> **Tasks to complete**
1. Quote the Midway discussion from "1. That discussion" to "ruled that out.".
2. In the entries, switch "spread" to "range" wherever it occurs from the line with "Do the homework" to the line with "Do 高士颂九十一首 其六十七", and return only those lines with nothing else altered.

> **Exercise passage**
Of particular interest is the discussion of how much difference a loss at Midway would have made in the long run.


  1. That discussion leaves out time scale issues. It takes nearly two years to go over to a war footing fully (something Tojo knew). That means that “American war-making potential was still around seven times larger than Japan’s” is only accurate as of late 1943, and there was “only” a smaller immediately accessible superiority of, what, two or three to one as of late 1941 just before the attack? That means that the Japanese war plan, while still a very long shot, was not 100% unrealistic. To have succeeded, they would have needed a complete knock out early on, followed by a negotiated peace before things turned around – unlikely, but not impossible if other things had turned up to preoccupy the US war effort, say in Europe, and if the very means they used to attempt a knock out hadn’t ruled that out.

  2. A loss at Midway was not possible … at worst, some Jap carriers would have gotten back severely damaged.

    While at the same time, all under construction US BB and cruiser keels had been converted on the fly to CVs.

> **Material provided**
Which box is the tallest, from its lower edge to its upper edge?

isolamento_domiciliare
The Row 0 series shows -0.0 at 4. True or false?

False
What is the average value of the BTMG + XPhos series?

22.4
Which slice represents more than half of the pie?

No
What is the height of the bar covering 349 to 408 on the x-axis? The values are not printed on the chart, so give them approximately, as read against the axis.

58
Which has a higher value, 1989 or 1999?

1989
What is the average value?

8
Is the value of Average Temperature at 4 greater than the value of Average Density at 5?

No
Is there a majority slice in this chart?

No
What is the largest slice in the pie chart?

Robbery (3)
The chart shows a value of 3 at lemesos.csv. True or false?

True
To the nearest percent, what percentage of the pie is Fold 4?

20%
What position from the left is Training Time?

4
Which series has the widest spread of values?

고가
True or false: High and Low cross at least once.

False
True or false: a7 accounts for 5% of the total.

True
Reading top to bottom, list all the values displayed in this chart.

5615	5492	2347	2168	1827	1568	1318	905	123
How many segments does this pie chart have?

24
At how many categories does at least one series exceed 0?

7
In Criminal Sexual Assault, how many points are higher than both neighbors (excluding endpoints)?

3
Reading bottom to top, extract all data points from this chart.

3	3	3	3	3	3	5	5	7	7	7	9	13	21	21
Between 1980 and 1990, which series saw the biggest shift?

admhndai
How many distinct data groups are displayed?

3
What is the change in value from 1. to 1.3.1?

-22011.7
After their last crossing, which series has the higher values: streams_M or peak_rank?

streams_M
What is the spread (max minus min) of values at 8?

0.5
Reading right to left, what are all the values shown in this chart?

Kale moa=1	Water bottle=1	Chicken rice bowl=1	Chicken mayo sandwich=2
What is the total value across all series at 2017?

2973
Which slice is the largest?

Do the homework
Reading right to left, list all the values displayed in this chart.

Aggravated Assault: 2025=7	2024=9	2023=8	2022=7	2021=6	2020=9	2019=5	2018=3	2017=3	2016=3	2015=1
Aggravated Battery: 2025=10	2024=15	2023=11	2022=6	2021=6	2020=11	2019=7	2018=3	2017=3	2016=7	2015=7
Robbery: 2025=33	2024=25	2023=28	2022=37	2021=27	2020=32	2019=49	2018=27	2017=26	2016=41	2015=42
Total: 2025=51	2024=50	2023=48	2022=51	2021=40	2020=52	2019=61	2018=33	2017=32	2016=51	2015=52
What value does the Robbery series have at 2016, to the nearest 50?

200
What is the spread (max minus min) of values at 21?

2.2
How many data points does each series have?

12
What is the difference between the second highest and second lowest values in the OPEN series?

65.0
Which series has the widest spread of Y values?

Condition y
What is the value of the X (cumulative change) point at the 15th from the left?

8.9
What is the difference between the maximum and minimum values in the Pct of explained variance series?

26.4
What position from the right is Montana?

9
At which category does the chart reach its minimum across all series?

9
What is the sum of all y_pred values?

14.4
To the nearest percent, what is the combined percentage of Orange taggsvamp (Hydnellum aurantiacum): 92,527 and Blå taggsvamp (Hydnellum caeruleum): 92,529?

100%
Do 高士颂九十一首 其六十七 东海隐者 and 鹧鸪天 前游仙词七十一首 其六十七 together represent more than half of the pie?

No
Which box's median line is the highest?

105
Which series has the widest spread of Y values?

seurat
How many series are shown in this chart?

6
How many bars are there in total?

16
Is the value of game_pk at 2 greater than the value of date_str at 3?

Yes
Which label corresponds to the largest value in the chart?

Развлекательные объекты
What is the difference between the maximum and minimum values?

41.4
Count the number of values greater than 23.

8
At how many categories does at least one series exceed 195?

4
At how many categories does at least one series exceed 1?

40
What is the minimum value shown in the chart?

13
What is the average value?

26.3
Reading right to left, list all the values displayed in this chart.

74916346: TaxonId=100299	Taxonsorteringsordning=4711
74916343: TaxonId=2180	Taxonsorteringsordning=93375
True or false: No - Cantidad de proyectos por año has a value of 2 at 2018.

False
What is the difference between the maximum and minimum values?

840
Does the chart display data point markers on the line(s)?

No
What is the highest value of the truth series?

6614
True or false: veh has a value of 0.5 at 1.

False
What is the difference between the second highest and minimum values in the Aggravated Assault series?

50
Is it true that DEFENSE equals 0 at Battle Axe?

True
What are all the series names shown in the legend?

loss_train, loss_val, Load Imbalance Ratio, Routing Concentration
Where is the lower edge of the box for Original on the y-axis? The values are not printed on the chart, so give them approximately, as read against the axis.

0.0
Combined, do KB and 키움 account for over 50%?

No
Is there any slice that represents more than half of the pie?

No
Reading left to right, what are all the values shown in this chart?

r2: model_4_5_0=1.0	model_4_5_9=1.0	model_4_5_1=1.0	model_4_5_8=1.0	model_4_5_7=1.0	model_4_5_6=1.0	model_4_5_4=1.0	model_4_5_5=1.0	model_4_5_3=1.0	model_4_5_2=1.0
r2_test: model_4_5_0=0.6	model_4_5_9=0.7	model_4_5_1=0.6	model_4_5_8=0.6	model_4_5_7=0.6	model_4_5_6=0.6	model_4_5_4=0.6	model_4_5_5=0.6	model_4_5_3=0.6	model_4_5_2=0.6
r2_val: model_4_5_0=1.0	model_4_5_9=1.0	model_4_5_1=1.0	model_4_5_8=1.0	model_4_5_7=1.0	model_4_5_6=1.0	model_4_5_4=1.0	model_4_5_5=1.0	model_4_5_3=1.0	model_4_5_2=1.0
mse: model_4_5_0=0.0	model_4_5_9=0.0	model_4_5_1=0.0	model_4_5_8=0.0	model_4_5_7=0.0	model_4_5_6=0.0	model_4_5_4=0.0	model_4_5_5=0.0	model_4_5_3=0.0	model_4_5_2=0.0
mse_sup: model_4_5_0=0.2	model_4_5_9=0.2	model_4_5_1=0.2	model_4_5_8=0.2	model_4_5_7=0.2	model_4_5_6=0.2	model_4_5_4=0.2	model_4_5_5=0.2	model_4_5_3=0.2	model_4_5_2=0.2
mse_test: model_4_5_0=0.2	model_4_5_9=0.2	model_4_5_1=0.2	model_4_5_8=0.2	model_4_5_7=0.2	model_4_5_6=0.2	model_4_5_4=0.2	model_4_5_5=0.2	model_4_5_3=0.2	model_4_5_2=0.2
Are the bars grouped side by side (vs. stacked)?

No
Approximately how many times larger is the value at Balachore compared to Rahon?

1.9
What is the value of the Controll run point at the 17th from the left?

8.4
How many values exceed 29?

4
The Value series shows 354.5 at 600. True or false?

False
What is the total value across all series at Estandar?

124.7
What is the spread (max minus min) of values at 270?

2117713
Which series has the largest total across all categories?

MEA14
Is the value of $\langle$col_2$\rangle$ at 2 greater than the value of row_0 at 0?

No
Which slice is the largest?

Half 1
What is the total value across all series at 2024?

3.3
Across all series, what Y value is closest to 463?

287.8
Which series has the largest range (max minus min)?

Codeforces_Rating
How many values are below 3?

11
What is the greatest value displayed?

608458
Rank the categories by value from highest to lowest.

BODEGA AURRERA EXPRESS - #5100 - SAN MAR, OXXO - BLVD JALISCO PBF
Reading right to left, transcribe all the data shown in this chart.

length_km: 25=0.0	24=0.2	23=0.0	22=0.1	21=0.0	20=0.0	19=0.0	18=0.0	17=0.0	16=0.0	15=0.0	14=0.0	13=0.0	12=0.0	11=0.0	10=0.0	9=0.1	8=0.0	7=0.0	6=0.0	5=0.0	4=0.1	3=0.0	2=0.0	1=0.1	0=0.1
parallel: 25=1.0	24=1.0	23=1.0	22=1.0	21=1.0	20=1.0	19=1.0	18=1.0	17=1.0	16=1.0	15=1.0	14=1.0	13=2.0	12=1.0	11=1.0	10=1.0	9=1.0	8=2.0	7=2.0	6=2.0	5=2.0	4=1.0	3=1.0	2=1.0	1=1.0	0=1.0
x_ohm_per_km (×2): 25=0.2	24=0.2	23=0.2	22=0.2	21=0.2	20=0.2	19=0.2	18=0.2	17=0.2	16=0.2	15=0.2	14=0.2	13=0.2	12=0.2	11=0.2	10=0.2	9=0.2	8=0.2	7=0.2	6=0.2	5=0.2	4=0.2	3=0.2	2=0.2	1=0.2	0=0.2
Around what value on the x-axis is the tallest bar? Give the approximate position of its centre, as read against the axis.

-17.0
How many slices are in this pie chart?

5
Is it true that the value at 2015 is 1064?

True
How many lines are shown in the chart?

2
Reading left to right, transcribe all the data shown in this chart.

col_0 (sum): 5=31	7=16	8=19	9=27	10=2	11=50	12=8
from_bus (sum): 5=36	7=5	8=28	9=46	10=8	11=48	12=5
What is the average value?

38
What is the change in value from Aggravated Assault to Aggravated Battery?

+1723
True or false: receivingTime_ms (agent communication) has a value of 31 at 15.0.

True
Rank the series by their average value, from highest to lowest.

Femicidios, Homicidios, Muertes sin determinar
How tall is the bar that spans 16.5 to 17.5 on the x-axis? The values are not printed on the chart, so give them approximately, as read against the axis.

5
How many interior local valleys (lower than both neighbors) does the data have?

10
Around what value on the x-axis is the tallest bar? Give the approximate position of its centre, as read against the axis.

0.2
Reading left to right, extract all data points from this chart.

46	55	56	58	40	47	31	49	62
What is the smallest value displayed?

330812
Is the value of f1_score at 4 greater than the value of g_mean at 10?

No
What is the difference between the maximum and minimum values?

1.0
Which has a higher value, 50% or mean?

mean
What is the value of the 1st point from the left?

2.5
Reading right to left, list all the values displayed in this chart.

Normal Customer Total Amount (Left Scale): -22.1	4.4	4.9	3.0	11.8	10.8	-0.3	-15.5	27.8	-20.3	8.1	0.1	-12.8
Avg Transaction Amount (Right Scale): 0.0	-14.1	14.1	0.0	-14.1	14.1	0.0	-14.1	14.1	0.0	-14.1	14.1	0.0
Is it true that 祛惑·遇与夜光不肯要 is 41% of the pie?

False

> **List of solutions**
1.
1. That discussion leaves out time scale issues. It takes nearly two years to go over to a war footing fully (something Tojo knew). That means that “American war-making potential was still around seven times larger than Japan’s” is only accurate as of late 1943, and there was “only” a smaller immediately accessible superiority of, what, two or three to one as of late 1941 just before the attack? That means that the Japanese war plan, while still a very long shot, was not 100% unrealistic. To have succeeded, they would have needed a complete knock out early on, followed by a negotiated peace before things turned around – unlikely, but not impossible if other things had turned up to preoccupy the US war effort, say in Europe, and if the very means they used to attempt a knock out hadn’t ruled that out.

2.
Do the homework
Reading right to left, list all the values displayed in this chart.

Aggravated Assault: 2025=7	2024=9	2023=8	2022=7	2021=6	2020=9	2019=5	2018=3	2017=3	2016=3	2015=1
Aggravated Battery: 2025=10	2024=15	2023=11	2022=6	2021=6	2020=11	2019=7	2018=3	2017=3	2016=7	2015=7
Robbery: 2025=33	2024=25	2023=28	2022=37	2021=27	2020=32	2019=49	2018=27	2017=26	2016=41	2015=42
Total: 2025=51	2024=50	2023=48	2022=51	2021=40	2020=52	2019=61	2018=33	2017=32	2016=51	2015=52
What value does the Robbery series have at 2016, to the nearest 50?

200
What is the range (max minus min) of values at 21?

2.2
How many data points does each series have?

12
What is the difference between the second highest and second lowest values in the OPEN series?

65.0
Which series has the widest range of Y values?

Condition y
What is the value of the X (cumulative change) point at the 15th from the left?

8.9
What is the difference between the maximum and minimum values in the Pct of explained variance series?

26.4
What position from the right is Montana?

9
At which category does the chart reach its minimum across all series?

9
What is the sum of all y_pred values?

14.4
To the nearest percent, what is the combined percentage of Orange taggsvamp (Hydnellum aurantiacum): 92,527 and Blå taggsvamp (Hydnellum caeruleum): 92,529?

100%
Do 高士颂九十一首 其六十七 东海隐者 and 鹧鸪天 前游仙词七十一首 其六十七 together represent more than half of the pie?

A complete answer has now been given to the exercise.